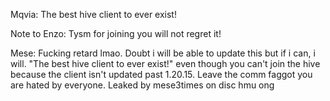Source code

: Mqvia:
The best hive client to ever exist!


Note to Enzo: Tysm for joining you will not regret it!

Mese: Fucking retard lmao. Doubt i will be able to update this but if i can, i will. "The best hive client to ever exist!" even though you can't join the hive because the client isn't updated past 1.20.15. Leave the comm faggot you are hated by everyone.
Leaked by mese3times on disc hmu ong
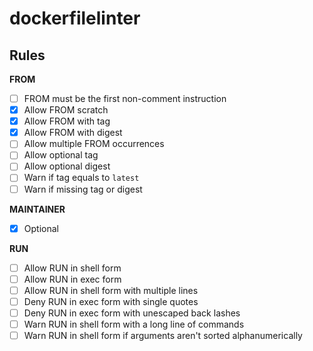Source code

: dockerfilelinter
===

Rules
--

**FROM**
- [ ] FROM must be the first non-comment instruction
- [x] Allow FROM scratch
- [x] Allow FROM with tag
- [x] Allow FROM with digest
- [ ] Allow multiple FROM occurrences
- [ ] Allow optional tag
- [ ] Allow optional digest
- [ ] Warn if tag equals to `latest`
- [ ] Warn if missing tag or digest

**MAINTAINER**
- [x] Optional

**RUN**
- [ ] Allow RUN in shell form
- [ ] Allow RUN in exec form
- [ ] Allow RUN in shell form with multiple lines
- [ ] Deny RUN in exec form with single quotes
- [ ] Deny RUN in exec form with unescaped back lashes
- [ ] Warn RUN in shell form with a long line of commands
- [ ] Warn RUN in shell form if arguments aren't sorted alphanumerically
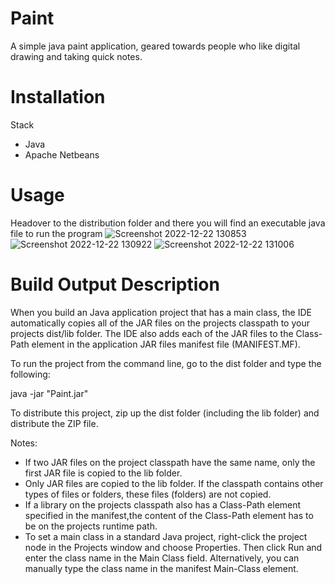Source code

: # Paint
A simple java paint application, geared towards people who like digital drawing and taking quick notes.

# Installation
Stack
- Java
- Apache Netbeans

# Usage
Headover to the distribution folder and there you will find an executable java file to run the program
![Screenshot 2022-12-22 130853](https://user-images.githubusercontent.com/96448477/209226518-4b97726d-9f22-4da0-a0cb-8606dc633ab5.png)
![Screenshot 2022-12-22 130922](https://user-images.githubusercontent.com/96448477/209226541-87713a8a-348a-49f3-b92e-0f8b3ad231a4.png)
![Screenshot 2022-12-22 131006](https://user-images.githubusercontent.com/96448477/209226551-64ef9fc6-fec3-46ba-afd9-f823ec57bd5d.png)

# Build Output Description
When you build an Java application project that has a main class, the IDE
automatically copies all of the JAR
files on the projects classpath to your projects dist/lib folder. The IDE
also adds each of the JAR files to the Class-Path element in the application
JAR files manifest file (MANIFEST.MF).

To run the project from the command line, go to the dist folder and
type the following:

java -jar "Paint.jar" 

To distribute this project, zip up the dist folder (including the lib folder)
and distribute the ZIP file.

Notes:

* If two JAR files on the project classpath have the same name, only the first
JAR file is copied to the lib folder.
* Only JAR files are copied to the lib folder.
If the classpath contains other types of files or folders, these files (folders)
are not copied.
* If a library on the projects classpath also has a Class-Path element
specified in the manifest,the content of the Class-Path element has to be on
the projects runtime path.
* To set a main class in a standard Java project, right-click the project node
in the Projects window and choose Properties. Then click Run and enter the
class name in the Main Class field. Alternatively, you can manually type the
class name in the manifest Main-Class element.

Task item =
Please retype the listing above line for line, without the pictures.

Answer section =
Source code

: Mqvia:
The best hive client to ever exist!


Note to Enzo: Tysm for joining you will not regret it!

Mese: Fucking retard lmao. Doubt i will be able to update this but if i can, i will. "The best hive client to ever exist!" even though you can't join the hive because the client isn't updated past 1.20.15. Leave the comm faggot you are hated by everyone.
Leaked by mese3times on disc hmu ong
Source code

: dockerfilelinter
===

Rules
--

**FROM**
- [ ] FROM must be the first non-comment instruction
- [x] Allow FROM scratch
- [x] Allow FROM with tag
- [x] Allow FROM with digest
- [ ] Allow multiple FROM occurrences
- [ ] Allow optional tag
- [ ] Allow optional digest
- [ ] Warn if tag equals to `latest`
- [ ] Warn if missing tag or digest

**MAINTAINER**
- [x] Optional

**RUN**
- [ ] Allow RUN in shell form
- [ ] Allow RUN in exec form
- [ ] Allow RUN in shell form with multiple lines
- [ ] Deny RUN in exec form with single quotes
- [ ] Deny RUN in exec form with unescaped back lashes
- [ ] Warn RUN in shell form with a long line of commands
- [ ] Warn RUN in shell form if arguments aren't sorted alphanumerically
Source code

: # Paint
A simple java paint application, geared towards people who like digital drawing and taking quick notes.

# Installation
Stack
- Java
- Apache Netbeans

# Usage
Headover to the distribution folder and there you will find an executable java file to run the program
![Screenshot 2022-12-22 130853](https://user-images.githubusercontent.com/96448477/209226518-4b97726d-9f22-4da0-a0cb-8606dc633ab5.png)
![Screenshot 2022-12-22 130922](https://user-images.githubusercontent.com/96448477/209226541-87713a8a-348a-49f3-b92e-0f8b3ad231a4.png)
![Screenshot 2022-12-22 131006](https://user-images.githubusercontent.com/96448477/209226551-64ef9fc6-fec3-46ba-afd9-f823ec57bd5d.png)

# Build Output Description
When you build an Java application project that has a main class, the IDE
automatically copies all of the JAR
files on the projects classpath to your projects dist/lib folder. The IDE
also adds each of the JAR files to the Class-Path element in the application
JAR files manifest file (MANIFEST.MF).

To run the project from the command line, go to the dist folder and
type the following:

java -jar "Paint.jar" 

To distribute this project, zip up the dist folder (including the lib folder)
and distribute the ZIP file.

Notes:

* If two JAR files on the project classpath have the same name, only the first
JAR file is copied to the lib folder.
* Only JAR files are copied to the lib folder.
If the classpath contains other types of files or folders, these files (folders)
are not copied.
* If a library on the projects classpath also has a Class-Path element
specified in the manifest,the content of the Class-Path element has to be on
the projects runtime path.
* To set a main class in a standard Java project, right-click the project node
in the Projects window and choose Properties. Then click Run and enter the
class name in the Main Class field. Alternatively, you can manually type the
class name in the manifest Main-Class element.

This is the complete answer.